Чудеса существуют в сознании свидетелей. «Le miracle, — сказал Ламенне, — existe quand on y croit». Для современного скептика чудеса, которые обеспечили канонизацию Гертруды, являются такими естественными пустяками, что трудно представить, что они когда-либо могли наполнить всю округу восторгом и благодарением. Внезапный дождь, прекращение ливня, находка иголки — вот ее чудеса. Но послушайте, с какой помпой и обстоятельствами хронист повествует о них.
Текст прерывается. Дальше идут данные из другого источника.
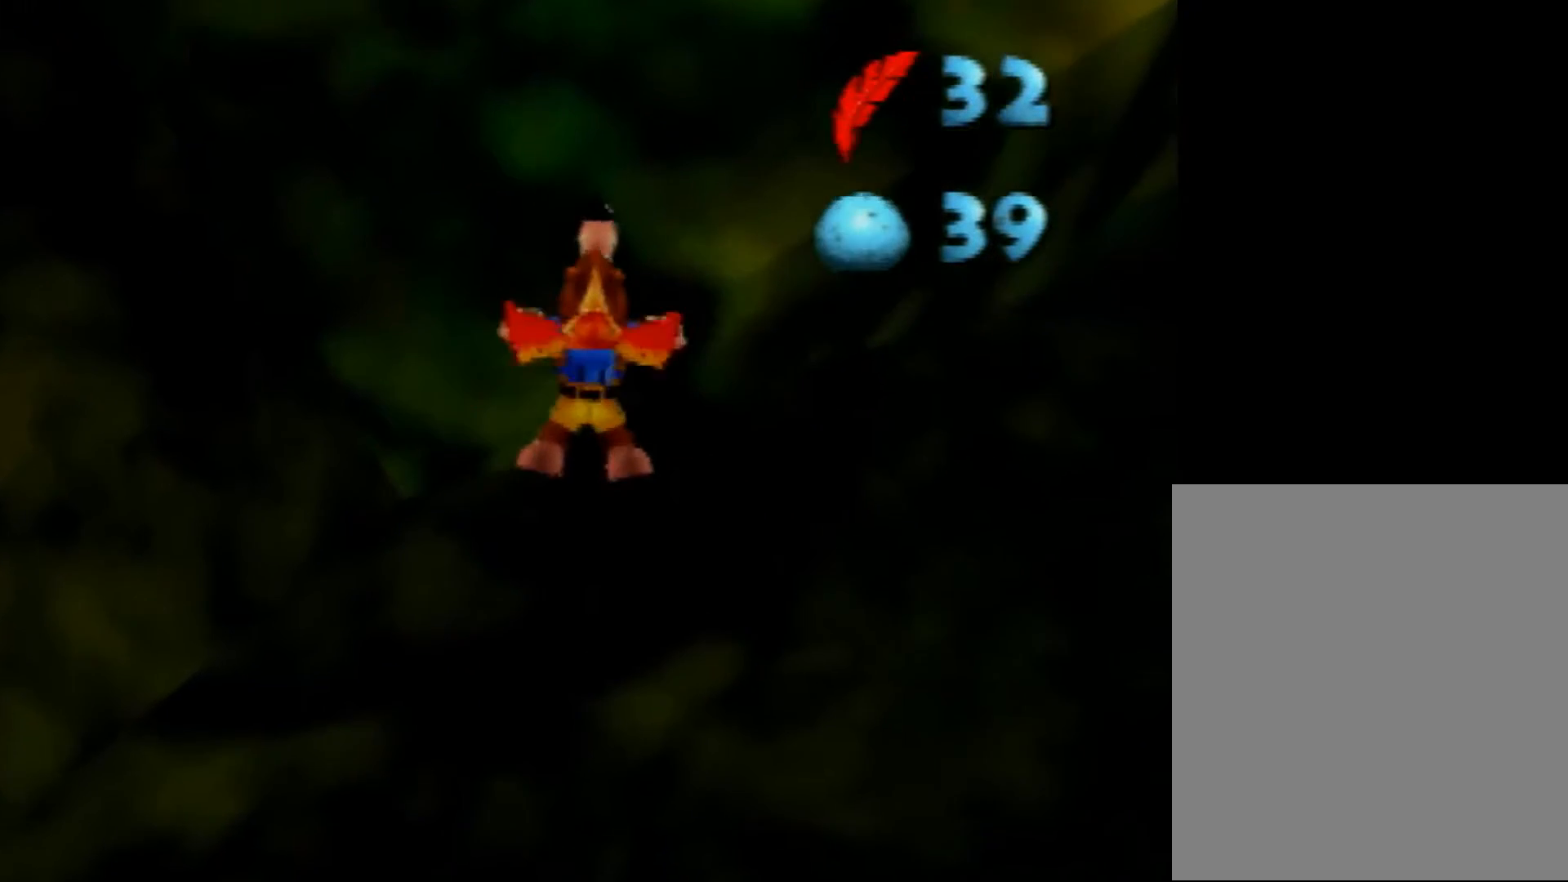
{"buttons": ["R1"], "left_stick": "center", "events": [[240, "left_stick", "down-right"], [400, "left_stick", "center"]]}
«Однажды вечером, когда монахини закончили ужин, они вышли во двор, чтобы закончить определенную работу, которую им было поручено сделать, и случилось так, что в это время солнце все еще светило, несмотря на то, что на небе было несколько облаков, грозивших дождем; поэтому она, вздыхая, начала сердечно беседовать с Господом, я слышал все, что она говорила, а именно: “О Господь Бог, Творец всего, я не желаю, чтобы Ты, как будто принужденный, повиновался воле меня недостойной; тем не менее, мне было бы очень дорого, если бы это было угодно Тебе, если бы Твоя самая щедрая благость возобладала над Твоей честной справедливостью, чтобы немного задержать ради меня этот дождь. Тем не менее, да будет воля Твоя”. Она произнесла эти последние слова, предавая себя в руки Божьи, не думая ни о чем, кроме исполнения Его благого желания; чудесной вещью, безусловно, должно считаться то, что едва она закончила говорить, как молния, гром и крупные капли дождя обрушились с великой яростью; по каковой причине, движимая жалостью к другим сестрам, она осталась совершенно исполненной страха и снова сказала Господу: “Пусть Твоя благость, о самый милосердный Боже, продлится хотя бы столько, сколько нам нужно, чтобы закончить нашу назначенную работу”. При этих словах самый милосердный Бог, чтобы показать, как во всем Он был рад исполнить ее молитву, задержал дождь, пока монахини не закончили работу, над которой трудились; после чего они вернулись в монастырь, и едва они достигли ворот, как началась буря с дождем, громом и молнией, так что некоторые из сестер, задержавшиеся позади, не могли войти в дверь, прежде чем не промокли до нитки».
V.
Гертруда была святой монастыря, и все же ее честолюбие не могло быть полностью реализовано. Она, которая с самого детства упорно трудилась, чтобы приобрести «всяческие добродетели, чтобы угодить очам каждого», она, любимица Бога, была, тем не менее, в монастыре менее любима, чем простая Мехтильда. Этот факт раскрывается бессознательно на каждой странице ее жизни, во всех многочисленных откровениях, когда Бог объявляет, что, несмотря на признание монастыря, Гертруда выше Мехтильды. И выше она была — более страстная, сильная и искренняя, страдающая от мук и горящая великими желаниями, которые ее милая и счастливая сестра не могла постичь. Любовь была необходима ей, любовь и одобрение. Они были самой пищей ее души. Читая бок о бок ее откровения и ее жизнь, легко понять, как по мере того, как она не могла получить любовь и нежность своих подруг, ее видения становились эротичными и страстными. Дать такой натуре уважение, почтение, благоговение в качестве награды за ее жертву — это, по самой горькой правде, дать камень ребенку, плачущему о хлебе. Гертруда, будучи голодной, мечтала о пире; призрачные банкеты, которые не питают, а сводят с ума.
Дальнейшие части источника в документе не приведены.